-- Opening Marker --

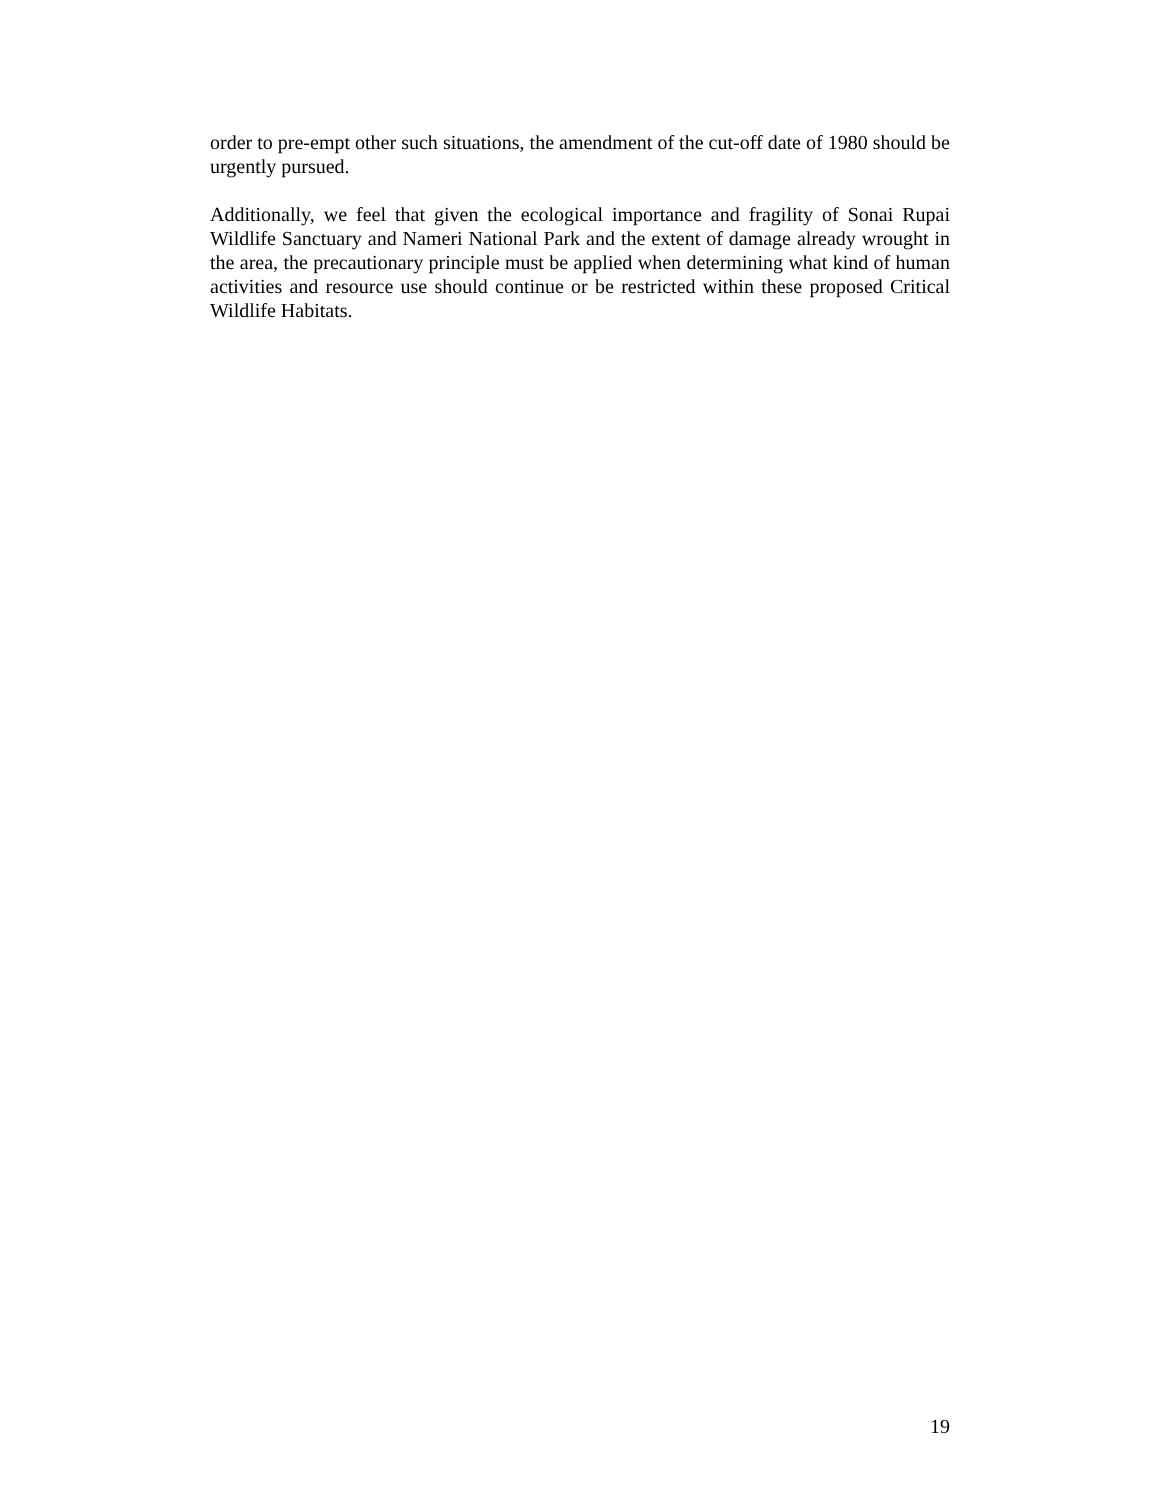order to pre-empt other such situations, the amendment of the cut-off date of 1980 should be urgently pursued.
Additionally, we feel that given the ecological importance and fragility of Sonai Rupai Wildlife Sanctuary and Nameri National Park and the extent of damage already wrought in the area, the precautionary principle must be applied when determining what kind of human activities and resource use should continue or be restricted within these proposed Critical Wildlife Habitats.
19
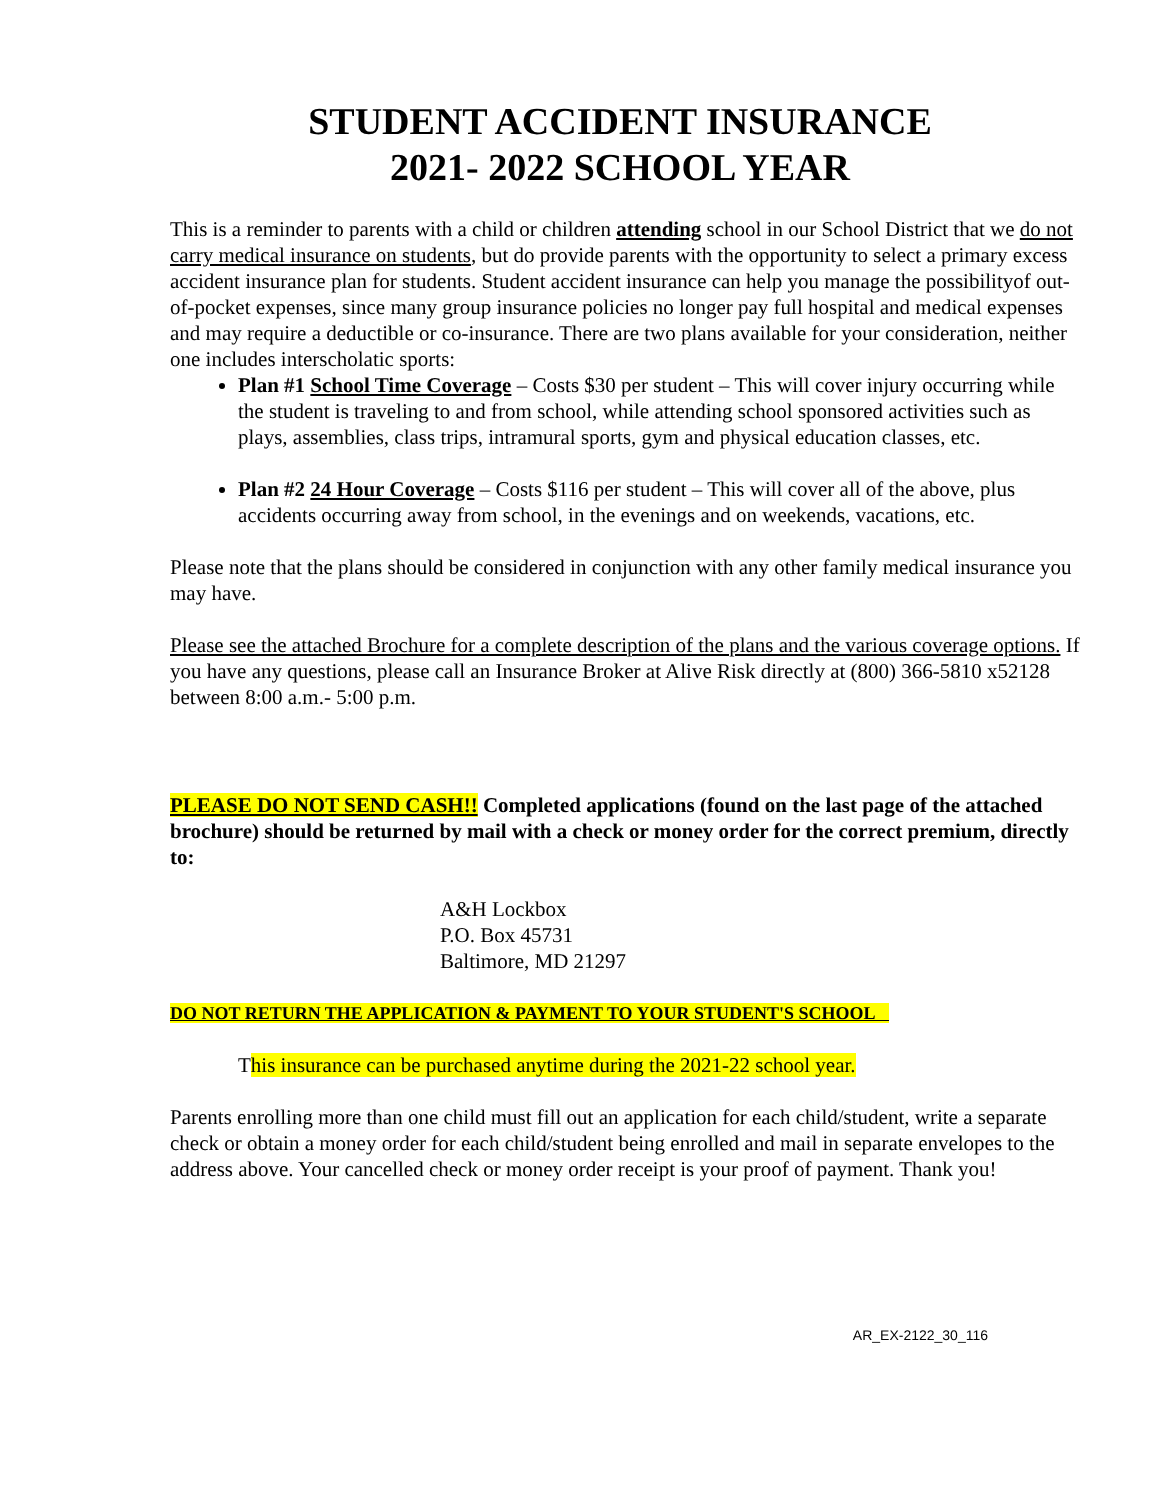STUDENT ACCIDENT INSURANCE
2021- 2022 SCHOOL YEAR
This is a reminder to parents with a child or children attending school in our School District that we do not carry medical insurance on students, but do provide parents with the opportunity to select a primary excess accident insurance plan for students. Student accident insurance can help you manage the possibilityof out-of-pocket expenses, since many group insurance policies no longer pay full hospital and medical expenses and may require a deductible or co-insurance. There are two plans available for your consideration, neither one includes interscholatic sports:
Plan #1 School Time Coverage – Costs $30 per student – This will cover injury occurring while the student is traveling to and from school, while attending school sponsored activities such as plays, assemblies, class trips, intramural sports, gym and physical education classes, etc.
Plan #2 24 Hour Coverage – Costs $116 per student – This will cover all of the above, plus accidents occurring away from school, in the evenings and on weekends, vacations, etc.
Please note that the plans should be considered in conjunction with any other family medical insurance you may have.
Please see the attached Brochure for a complete description of the plans and the various coverage options. If you have any questions, please call an Insurance Broker at Alive Risk directly at (800) 366-5810 x52128 between 8:00 a.m.- 5:00 p.m.
PLEASE DO NOT SEND CASH!! Completed applications (found on the last page of the attached brochure) should be returned by mail with a check or money order for the correct premium, directly to:
A&H Lockbox
P.O. Box 45731
Baltimore, MD 21297
DO NOT RETURN THE APPLICATION & PAYMENT TO YOUR STUDENT'S SCHOOL
This insurance can be purchased anytime during the 2021-22 school year.
Parents enrolling more than one child must fill out an application for each child/student, write a separate check or obtain a money order for each child/student being enrolled and mail in separate envelopes to the address above. Your cancelled check or money order receipt is your proof of payment. Thank you!
AR_EX-2122_30_116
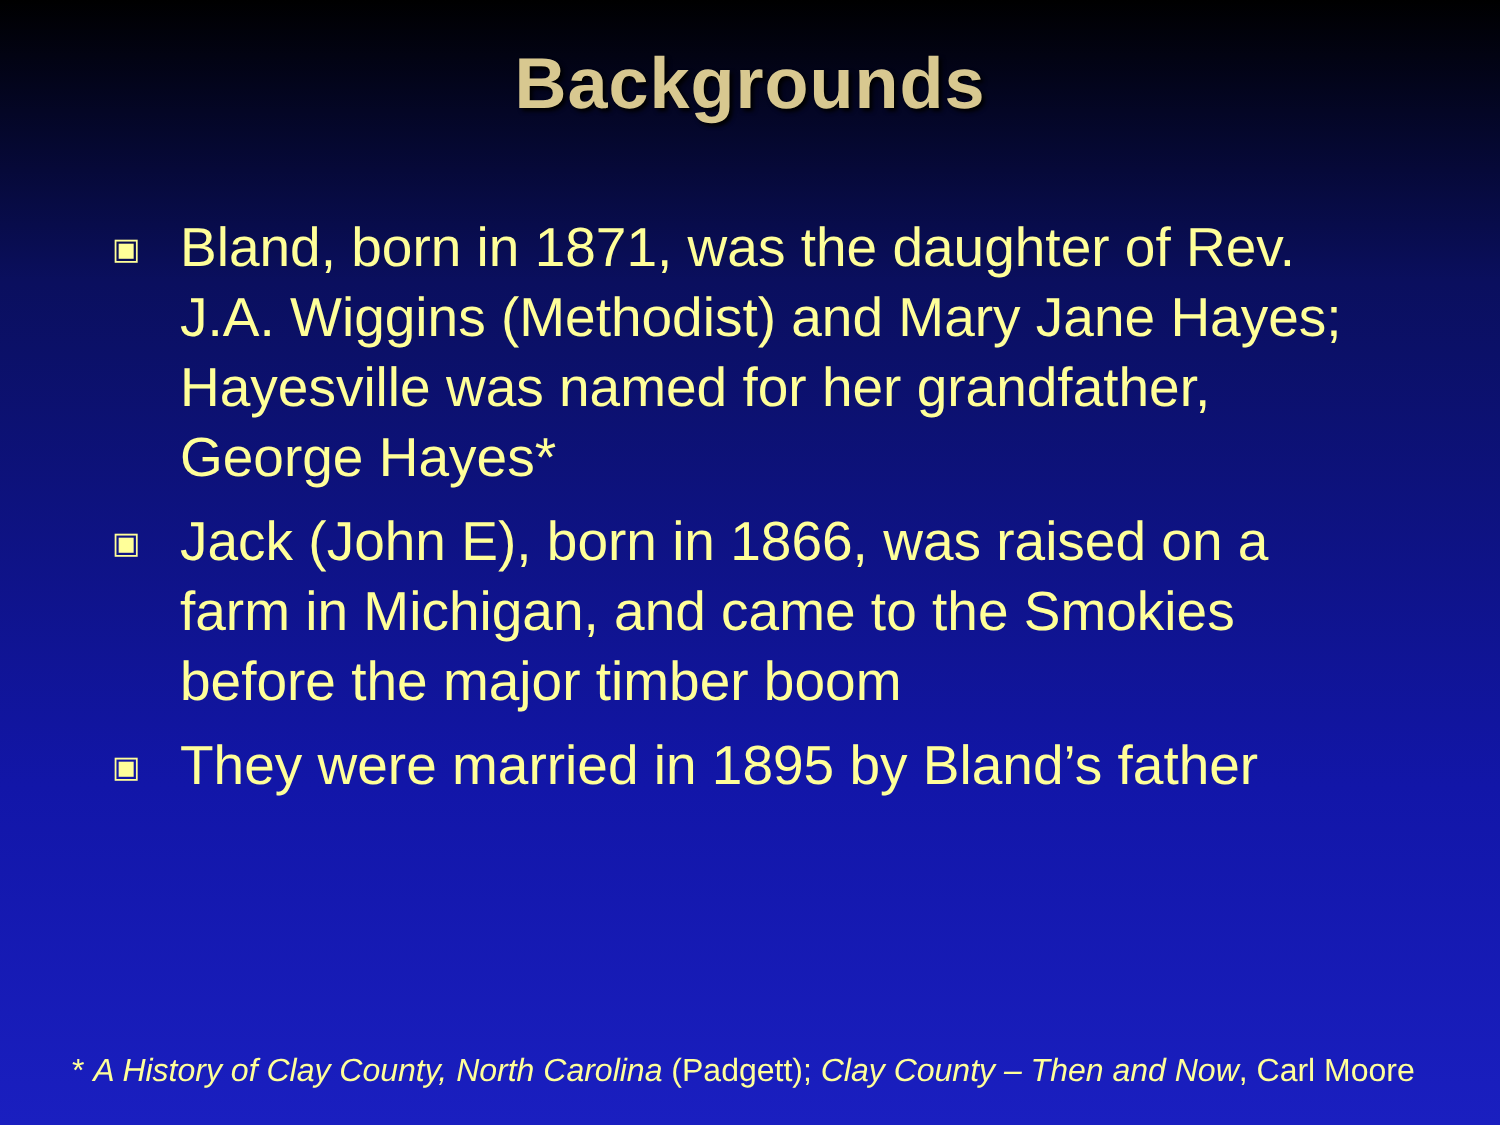Backgrounds
▣ Bland, born in 1871, was the daughter of Rev. J.A. Wiggins (Methodist) and Mary Jane Hayes; Hayesville was named for her grandfather, George Hayes*
▣ Jack (John E), born in 1866, was raised on a farm in Michigan, and came to the Smokies before the major timber boom
▣ They were married in 1895 by Bland’s father
* A History of Clay County, North Carolina (Padgett); Clay County – Then and Now, Carl Moore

-- Closing Marker --

Problem to solve:
All lines containing "will" in the material above should appear in your reply, copied exactly.

Worked solution:
Plan #1 School Time Coverage – Costs $30 per student – This will cover injury occurring while the student is traveling to and from school, while attending school sponsored activities such as plays, assemblies, class trips, intramural sports, gym and physical education classes, etc.
Plan #2 24 Hour Coverage – Costs $116 per student – This will cover all of the above, plus accidents occurring away from school, in the evenings and on weekends, vacations, etc.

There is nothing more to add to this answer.